Maybe there’s some subtle way of embracing every parent’s weakest moment. That Homer Simpson point when they just want to throttle their kid. Taylor, the co-director/writer of the Crank series, is not the kind of filmmaker who dabbles or is even remotely familiar with subtlety. Taylor favors the more is good, but more with explosions, mayhem and hard-charging music is the only way to go philosophy.
This leads to Taylor constantly resorting to more desperate and outrageous scenarios for shocks. A woman who just delivered her new baby suddenly gets the urge to smother it in the delivery room. And a visit from grandparents (including Lance Henriksen) makes for a brief moment of creative insanity with two sets of parents on a murder rage. And I can’t fully hate on a film where the young black guy, Carly’s boyfriend (Robert T. Cunningham), proves surprisingly difficult to kill.

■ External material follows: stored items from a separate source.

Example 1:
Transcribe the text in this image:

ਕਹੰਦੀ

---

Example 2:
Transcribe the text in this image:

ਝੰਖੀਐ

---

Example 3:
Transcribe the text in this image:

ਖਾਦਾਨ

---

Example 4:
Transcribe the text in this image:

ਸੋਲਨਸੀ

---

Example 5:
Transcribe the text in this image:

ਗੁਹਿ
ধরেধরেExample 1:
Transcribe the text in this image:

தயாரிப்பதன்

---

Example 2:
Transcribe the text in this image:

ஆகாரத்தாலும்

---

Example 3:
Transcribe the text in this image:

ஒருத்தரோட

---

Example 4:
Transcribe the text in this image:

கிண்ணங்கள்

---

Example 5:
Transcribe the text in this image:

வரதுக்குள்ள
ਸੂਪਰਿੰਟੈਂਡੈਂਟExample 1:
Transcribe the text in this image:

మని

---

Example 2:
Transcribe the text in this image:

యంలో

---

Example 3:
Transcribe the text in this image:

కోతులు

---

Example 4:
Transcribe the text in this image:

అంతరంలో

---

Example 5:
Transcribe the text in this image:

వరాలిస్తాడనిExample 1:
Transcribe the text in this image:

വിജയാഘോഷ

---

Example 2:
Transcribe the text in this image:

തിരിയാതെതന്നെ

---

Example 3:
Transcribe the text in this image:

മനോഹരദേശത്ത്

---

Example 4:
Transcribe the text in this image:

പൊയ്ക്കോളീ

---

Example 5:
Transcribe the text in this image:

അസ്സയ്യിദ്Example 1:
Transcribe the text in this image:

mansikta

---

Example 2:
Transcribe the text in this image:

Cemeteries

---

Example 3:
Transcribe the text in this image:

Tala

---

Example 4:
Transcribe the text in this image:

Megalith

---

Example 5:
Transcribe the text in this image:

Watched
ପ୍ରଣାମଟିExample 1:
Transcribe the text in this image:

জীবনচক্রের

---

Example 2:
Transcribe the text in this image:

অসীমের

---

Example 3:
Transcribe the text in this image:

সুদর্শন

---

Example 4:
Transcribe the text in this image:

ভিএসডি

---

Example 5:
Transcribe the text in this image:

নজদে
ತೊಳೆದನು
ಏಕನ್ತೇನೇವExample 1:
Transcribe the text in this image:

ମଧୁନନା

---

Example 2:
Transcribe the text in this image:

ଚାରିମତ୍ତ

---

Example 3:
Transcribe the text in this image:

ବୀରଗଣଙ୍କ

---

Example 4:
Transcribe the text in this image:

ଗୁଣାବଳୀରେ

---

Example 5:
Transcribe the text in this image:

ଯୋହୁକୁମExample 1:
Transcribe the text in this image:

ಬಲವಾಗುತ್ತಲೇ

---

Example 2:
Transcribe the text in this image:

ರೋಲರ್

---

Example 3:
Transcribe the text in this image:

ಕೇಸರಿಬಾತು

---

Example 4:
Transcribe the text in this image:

Lost in the blur or hyperactive editing and senses assaulting is some interesting moments about middle age, diminished expectations and failed dreams. It’s in those quiet moments where Blair and Cage get to provide some insight in Bob and Kendall’s resentment and jealousy of their children’s freedom and wide-open potential before life and responsibility crushed them.
Blair is perennially underrated and she manages to keep Kendall sympathetic even when she’s indulging her most violent impulses. Cage is Cage, but this is a role that warrants it so why complain when a performer is so perfectly dialed in?
This premise is a hard sell, but with more dialogue and less extreme rage, Taylor could have found a better lane for his idea. Mom and Dad won’t be for everyone and in this instance, that’s probably a good thing.